Assignment.
Below are the records; give again exactly the line with "Bekleidungssortiment", the line with "JUN 30, 2015, 9:48:00 PM", and each line that lies between them, and nothing besides.

[Saved entries]
= Beginning of Section =
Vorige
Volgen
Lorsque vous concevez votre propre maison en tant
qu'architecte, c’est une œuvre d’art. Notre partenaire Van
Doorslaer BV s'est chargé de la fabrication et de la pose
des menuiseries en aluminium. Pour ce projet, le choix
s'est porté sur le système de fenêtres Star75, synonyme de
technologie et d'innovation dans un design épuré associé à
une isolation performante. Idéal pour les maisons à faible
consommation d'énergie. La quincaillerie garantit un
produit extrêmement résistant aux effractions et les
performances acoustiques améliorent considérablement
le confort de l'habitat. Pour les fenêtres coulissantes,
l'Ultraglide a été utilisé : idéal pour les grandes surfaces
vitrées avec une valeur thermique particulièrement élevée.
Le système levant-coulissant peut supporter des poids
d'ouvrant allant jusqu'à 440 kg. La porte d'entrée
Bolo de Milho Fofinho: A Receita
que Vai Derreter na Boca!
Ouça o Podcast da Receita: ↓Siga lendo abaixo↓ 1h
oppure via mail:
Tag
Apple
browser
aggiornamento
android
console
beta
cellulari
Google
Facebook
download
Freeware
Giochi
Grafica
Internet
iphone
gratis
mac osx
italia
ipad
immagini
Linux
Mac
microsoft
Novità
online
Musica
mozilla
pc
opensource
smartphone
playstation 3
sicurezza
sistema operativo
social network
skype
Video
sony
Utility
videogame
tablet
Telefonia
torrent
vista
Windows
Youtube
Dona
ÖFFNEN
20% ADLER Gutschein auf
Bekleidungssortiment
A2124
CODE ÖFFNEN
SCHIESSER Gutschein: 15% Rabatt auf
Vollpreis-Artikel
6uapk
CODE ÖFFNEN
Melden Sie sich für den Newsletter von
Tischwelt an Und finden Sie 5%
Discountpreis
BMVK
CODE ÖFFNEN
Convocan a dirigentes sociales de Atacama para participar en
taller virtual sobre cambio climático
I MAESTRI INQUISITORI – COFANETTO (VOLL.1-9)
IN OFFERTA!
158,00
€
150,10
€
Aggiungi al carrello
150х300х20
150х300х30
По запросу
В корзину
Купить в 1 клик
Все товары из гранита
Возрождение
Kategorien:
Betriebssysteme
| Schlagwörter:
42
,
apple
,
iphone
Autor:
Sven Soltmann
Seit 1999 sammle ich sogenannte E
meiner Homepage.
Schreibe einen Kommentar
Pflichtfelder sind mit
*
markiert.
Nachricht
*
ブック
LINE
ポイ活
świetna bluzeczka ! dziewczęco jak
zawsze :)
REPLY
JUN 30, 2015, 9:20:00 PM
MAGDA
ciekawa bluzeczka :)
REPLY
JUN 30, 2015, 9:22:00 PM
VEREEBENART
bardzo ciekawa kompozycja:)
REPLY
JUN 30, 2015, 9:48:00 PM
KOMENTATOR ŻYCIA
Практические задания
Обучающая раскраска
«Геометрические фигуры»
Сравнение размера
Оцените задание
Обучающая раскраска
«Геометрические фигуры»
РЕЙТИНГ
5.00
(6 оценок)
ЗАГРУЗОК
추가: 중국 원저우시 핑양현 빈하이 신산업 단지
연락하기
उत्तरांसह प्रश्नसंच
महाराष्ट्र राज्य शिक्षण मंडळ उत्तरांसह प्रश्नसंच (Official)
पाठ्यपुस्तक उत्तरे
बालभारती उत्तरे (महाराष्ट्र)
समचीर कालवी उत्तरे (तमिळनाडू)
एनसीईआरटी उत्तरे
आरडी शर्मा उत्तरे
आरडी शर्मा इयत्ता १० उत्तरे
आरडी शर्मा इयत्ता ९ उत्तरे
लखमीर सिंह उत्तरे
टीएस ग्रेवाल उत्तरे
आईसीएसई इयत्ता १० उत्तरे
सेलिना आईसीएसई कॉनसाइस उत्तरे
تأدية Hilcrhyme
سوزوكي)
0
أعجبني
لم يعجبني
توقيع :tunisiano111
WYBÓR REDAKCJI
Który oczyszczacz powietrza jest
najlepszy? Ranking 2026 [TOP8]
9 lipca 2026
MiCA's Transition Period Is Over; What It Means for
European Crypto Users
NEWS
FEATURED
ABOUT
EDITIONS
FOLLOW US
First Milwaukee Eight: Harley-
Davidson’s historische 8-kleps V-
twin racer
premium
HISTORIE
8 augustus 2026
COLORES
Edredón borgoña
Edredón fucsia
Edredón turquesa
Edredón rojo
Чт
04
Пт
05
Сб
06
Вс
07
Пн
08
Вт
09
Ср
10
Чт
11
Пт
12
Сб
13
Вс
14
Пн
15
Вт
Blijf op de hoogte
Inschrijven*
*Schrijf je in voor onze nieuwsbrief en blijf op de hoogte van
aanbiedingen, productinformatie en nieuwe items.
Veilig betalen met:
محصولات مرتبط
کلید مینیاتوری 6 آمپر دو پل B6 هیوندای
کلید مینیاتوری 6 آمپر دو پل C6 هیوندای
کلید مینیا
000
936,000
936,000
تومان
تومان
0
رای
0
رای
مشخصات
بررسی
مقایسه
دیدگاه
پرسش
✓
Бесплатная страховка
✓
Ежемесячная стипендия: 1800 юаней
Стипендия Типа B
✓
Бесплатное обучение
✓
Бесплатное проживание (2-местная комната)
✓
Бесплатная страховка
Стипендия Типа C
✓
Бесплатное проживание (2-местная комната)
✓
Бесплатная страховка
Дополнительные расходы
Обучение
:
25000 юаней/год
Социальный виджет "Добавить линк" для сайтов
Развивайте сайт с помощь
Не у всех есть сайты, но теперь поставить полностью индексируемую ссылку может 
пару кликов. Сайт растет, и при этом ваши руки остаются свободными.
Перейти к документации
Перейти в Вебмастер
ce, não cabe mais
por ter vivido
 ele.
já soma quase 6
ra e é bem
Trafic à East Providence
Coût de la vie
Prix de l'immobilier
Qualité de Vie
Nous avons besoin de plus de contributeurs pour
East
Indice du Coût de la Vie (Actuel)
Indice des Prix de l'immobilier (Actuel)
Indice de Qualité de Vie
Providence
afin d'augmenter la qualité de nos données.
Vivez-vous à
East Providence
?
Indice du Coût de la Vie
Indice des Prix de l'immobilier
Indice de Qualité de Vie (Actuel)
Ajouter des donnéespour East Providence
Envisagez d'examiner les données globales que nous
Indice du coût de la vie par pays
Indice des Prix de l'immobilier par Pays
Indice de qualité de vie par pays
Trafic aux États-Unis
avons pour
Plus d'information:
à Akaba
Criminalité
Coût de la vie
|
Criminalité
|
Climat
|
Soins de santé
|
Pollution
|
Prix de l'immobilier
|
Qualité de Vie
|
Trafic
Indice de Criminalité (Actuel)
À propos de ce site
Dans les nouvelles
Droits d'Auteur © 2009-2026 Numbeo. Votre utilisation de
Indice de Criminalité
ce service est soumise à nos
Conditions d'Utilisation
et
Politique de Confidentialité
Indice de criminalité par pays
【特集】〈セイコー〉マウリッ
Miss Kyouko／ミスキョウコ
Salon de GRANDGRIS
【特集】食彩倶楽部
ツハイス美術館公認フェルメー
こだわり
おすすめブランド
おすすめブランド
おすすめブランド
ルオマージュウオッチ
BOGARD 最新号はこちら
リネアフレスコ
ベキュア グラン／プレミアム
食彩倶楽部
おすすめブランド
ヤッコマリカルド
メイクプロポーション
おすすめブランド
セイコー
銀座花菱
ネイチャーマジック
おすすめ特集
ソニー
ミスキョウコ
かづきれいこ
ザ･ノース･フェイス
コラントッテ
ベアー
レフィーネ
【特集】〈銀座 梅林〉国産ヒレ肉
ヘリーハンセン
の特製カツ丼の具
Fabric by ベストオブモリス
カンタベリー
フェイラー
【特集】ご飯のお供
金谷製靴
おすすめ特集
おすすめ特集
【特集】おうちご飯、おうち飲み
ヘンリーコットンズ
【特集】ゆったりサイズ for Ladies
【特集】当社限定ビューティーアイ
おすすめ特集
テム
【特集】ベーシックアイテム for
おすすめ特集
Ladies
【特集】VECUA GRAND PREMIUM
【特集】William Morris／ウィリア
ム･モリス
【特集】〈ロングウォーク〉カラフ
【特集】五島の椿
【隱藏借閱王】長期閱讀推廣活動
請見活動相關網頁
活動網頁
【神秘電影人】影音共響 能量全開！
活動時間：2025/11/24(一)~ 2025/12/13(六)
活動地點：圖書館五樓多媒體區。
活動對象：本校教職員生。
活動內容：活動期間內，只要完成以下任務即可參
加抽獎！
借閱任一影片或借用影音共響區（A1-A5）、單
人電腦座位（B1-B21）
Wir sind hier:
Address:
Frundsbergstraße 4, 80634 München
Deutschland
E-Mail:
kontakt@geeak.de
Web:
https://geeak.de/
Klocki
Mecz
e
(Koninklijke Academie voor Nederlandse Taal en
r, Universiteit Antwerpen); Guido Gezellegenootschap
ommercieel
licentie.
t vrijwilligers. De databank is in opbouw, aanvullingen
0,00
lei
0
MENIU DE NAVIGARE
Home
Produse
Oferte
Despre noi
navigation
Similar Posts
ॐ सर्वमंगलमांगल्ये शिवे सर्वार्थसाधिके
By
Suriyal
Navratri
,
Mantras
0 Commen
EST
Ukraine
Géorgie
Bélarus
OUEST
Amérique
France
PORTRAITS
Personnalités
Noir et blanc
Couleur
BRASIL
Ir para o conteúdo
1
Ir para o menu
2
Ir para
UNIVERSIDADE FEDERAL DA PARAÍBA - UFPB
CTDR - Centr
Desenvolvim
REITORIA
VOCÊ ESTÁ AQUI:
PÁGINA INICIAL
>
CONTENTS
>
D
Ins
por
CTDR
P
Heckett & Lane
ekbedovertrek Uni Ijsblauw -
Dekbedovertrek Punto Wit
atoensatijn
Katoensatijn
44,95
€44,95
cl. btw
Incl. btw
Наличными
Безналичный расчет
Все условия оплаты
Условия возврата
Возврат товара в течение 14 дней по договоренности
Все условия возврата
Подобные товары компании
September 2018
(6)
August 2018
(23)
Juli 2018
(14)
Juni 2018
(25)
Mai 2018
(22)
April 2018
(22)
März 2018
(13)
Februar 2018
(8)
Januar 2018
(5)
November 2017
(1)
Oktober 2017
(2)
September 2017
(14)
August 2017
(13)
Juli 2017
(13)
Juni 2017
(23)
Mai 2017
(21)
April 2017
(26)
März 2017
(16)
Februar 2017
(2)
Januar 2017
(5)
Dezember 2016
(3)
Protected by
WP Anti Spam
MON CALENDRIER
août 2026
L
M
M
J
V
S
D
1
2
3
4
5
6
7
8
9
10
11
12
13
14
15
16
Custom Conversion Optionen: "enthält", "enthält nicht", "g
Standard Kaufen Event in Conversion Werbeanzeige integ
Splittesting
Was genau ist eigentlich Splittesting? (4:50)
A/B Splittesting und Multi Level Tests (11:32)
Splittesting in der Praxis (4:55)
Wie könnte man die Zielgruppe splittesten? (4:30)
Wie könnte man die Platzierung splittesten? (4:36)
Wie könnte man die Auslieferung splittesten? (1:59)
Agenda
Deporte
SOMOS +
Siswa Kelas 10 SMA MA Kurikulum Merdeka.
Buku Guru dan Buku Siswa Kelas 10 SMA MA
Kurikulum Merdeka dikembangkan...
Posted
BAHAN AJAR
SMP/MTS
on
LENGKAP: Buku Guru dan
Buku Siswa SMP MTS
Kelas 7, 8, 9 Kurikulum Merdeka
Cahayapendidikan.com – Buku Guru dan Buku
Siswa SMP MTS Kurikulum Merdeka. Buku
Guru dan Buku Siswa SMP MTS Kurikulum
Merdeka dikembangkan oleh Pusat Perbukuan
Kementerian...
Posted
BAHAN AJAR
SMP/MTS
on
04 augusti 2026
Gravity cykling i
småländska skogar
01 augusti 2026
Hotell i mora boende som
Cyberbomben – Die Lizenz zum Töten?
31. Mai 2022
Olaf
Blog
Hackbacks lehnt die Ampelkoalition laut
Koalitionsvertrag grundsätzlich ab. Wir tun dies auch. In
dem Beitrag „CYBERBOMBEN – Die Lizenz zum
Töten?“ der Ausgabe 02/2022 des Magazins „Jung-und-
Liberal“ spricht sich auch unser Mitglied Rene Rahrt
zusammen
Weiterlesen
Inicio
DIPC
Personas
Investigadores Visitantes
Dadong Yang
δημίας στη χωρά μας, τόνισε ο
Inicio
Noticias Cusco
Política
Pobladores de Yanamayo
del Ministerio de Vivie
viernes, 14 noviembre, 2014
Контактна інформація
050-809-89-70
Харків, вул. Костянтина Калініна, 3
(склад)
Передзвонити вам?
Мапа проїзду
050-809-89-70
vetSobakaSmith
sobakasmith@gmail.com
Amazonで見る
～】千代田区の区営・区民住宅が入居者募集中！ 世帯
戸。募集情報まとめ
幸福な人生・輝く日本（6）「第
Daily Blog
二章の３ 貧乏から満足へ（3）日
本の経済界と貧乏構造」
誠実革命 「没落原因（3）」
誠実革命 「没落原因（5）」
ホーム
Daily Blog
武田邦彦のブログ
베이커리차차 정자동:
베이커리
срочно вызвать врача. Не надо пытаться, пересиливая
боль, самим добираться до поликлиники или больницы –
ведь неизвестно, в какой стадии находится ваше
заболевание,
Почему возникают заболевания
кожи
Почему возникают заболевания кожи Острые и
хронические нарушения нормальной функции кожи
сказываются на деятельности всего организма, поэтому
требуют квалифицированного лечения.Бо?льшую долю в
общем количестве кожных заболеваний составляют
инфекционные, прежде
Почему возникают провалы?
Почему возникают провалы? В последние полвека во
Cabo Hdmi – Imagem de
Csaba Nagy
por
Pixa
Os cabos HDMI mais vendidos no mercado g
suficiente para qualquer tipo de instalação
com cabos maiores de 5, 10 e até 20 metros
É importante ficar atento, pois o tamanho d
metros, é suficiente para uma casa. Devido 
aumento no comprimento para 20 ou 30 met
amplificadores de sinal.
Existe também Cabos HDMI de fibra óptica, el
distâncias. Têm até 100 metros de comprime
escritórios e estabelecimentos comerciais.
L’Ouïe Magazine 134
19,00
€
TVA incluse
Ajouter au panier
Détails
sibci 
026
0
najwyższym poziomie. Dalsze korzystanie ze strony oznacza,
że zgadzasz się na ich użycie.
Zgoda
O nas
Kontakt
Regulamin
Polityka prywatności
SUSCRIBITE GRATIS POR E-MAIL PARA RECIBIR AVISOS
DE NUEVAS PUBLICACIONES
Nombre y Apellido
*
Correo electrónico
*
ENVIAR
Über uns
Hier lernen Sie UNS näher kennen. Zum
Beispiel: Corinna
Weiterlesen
= End of Section =
Response for this exercise.
Bekleidungssortiment
A2124
CODE ÖFFNEN
SCHIESSER Gutschein: 15% Rabatt auf
Vollpreis-Artikel
6uapk
CODE ÖFFNEN
Melden Sie sich für den Newsletter von
Tischwelt an Und finden Sie 5%
Discountpreis
BMVK
CODE ÖFFNEN
Convocan a dirigentes sociales de Atacama para participar en
taller virtual sobre cambio climático
I MAESTRI INQUISITORI – COFANETTO (VOLL.1-9)
IN OFFERTA!
158,00
€
150,10
€
Aggiungi al carrello
150х300х20
150х300х30
По запросу
В корзину
Купить в 1 клик
Все товары из гранита
Возрождение
Kategorien:
Betriebssysteme
| Schlagwörter:
42
,
apple
,
iphone
Autor:
Sven Soltmann
Seit 1999 sammle ich sogenannte E
meiner Homepage.
Schreibe einen Kommentar
Pflichtfelder sind mit
*
markiert.
Nachricht
*
ブック
LINE
ポイ活
świetna bluzeczka ! dziewczęco jak
zawsze :)
REPLY
JUN 30, 2015, 9:20:00 PM
MAGDA
ciekawa bluzeczka :)
REPLY
JUN 30, 2015, 9:22:00 PM
VEREEBENART
bardzo ciekawa kompozycja:)
REPLY
JUN 30, 2015, 9:48:00 PM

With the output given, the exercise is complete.